To debug NeMo Multi-Run, we recommend commenting out the entire hyperparameter configuration set inside sweep.params
.
Instead, run a single experiment with the configuration, which will immediately raise the error.
Experiment name cannot be parsed by Hydra#
Sometimes our hyperparameters include PyTorch Lightning trainer
arguments, such as the number of steps, number of epochs,
and whether to use gradient accumulation.

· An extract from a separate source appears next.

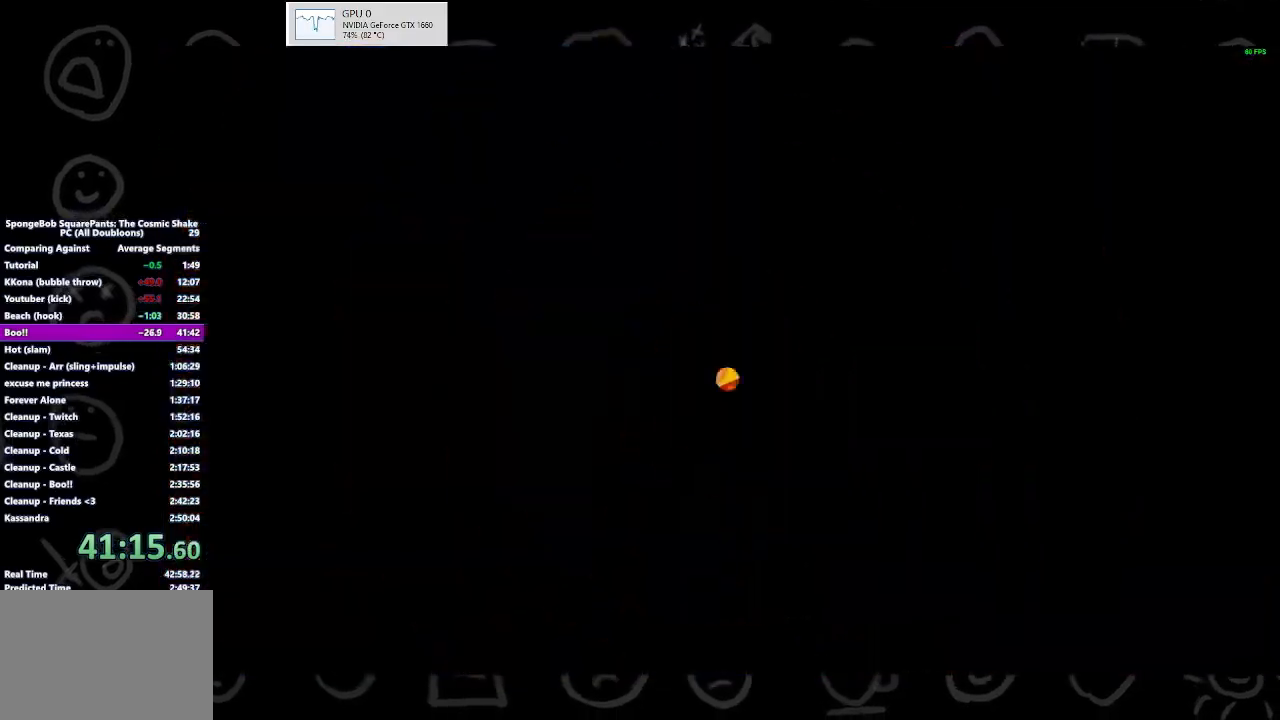
{"buttons": [], "left_stick": "up", "right_stick": "center", "events": [[267, "left_stick", "up"]]}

When we attempt to add these as keys to the experiment manager’s name
,
Hydra may complain that trainer.xyz
cannot be resolved.
A simple solution is to finalize the Hydra config before you call exp_manager()
as follows:
@hydra_runner(...)
def main(cfg):
# Make any changes as necessary to the config
cfg.xyz.abc = uvw
# Finalize the config
cfg = OmegaConf.resolve(cfg)
# Carry on as normal by calling trainer and exp_manager
trainer = pl.Trainer(**cfg.trainer)
exp_log_dir = exp_manager(trainer, cfg.get("exp_manager", None))
...
ExpManagerConfig#
- class nemo.utils.exp_manager.ExpManagerConfig(
- explicit_log_dir: str | None = None,
- exp_dir: str | None = None,
- name: str | None = None,
- version: str | None = None,
- use_datetime_version: bool | None = True,
- resume_if_exists: bool | None = False,
- resume_past_end: bool | None = False,
- resume_ignore_no_checkpoint: bool | None = False,
- resume_from_checkpoint: str | None = None,
- create_tensorboard_logger: bool | None = True,
- summary_writer_kwargs: ~typing.Dict[~typing.Any,
- ~typing.Any] | None = None,
- create_wandb_logger: bool | None = False,
- wandb_logger_kwargs: ~typing.Dict[~typing.Any,
- ~typing.Any] | None = None,
- create_mlflow_logger: bool | None = False,
- mlflow_logger_kwargs: ~nemo.utils.loggers.mlflow_logger.MLFlowParams | None = <factory>,
- create_dllogger_logger: bool | None = False,
- dllogger_logger_kwargs: ~nemo.utils.loggers.dllogger.DLLoggerParams | None = <factory>,
- create_clearml_logger: bool | None = False,
- clearml_logger_kwargs: ~nemo.utils.loggers.clearml_logger.ClearMLParams | None = <factory>,
- create_neptune_logger: bool | None = False,
- neptune_logger_kwargs: ~typing.Dict[~typing.Any,
- ~typing.Any] | None = None,
- create_checkpoint_callback: bool | None = True,
- checkpoint_callback_params: ~nemo.utils.exp_manager.CallbackParams | None = <factory>,
- create_early_stopping_callback: bool | None = False,
- early_stopping_callback_params: ~nemo.utils.exp_manager.EarlyStoppingParams | None = <factory>,
- create_preemption_callback: bool | None = True,
- files_to_copy: ~typing.List[str] | None = None,
- log_step_timing: bool | None = True,
- log_delta_step_timing: bool | None = False,
- step_timing_kwargs: ~nemo.utils.exp_manager.StepTimingParams | None = <factory>,
- log_local_rank_0_only: bool | None = False,
- log_global_rank_0_only: bool | None = False,
- disable_validation_on_resume: bool | None = True,
- ema: ~nemo.utils.exp_manager.EMAParams | None = <factory>,
- max_time_per_run: str | None = None,
- seconds_to_sleep: float = 5,
- create_straggler_detection_callback: bool | None = False,
- straggler_detection_params: ~nemo.utils.exp_manager.StragglerDetectionParams | None = <factory>,
- create_fault_tolerance_callback: bool | None = False,
- fault_tolerance: ~nemo.utils.exp_manager.FaultToleranceParams | None = <factory>,
- log_tflops_per_sec_per_gpu: bool | None = True,
Bases:
object
Experiment Manager config for validation of passed arguments.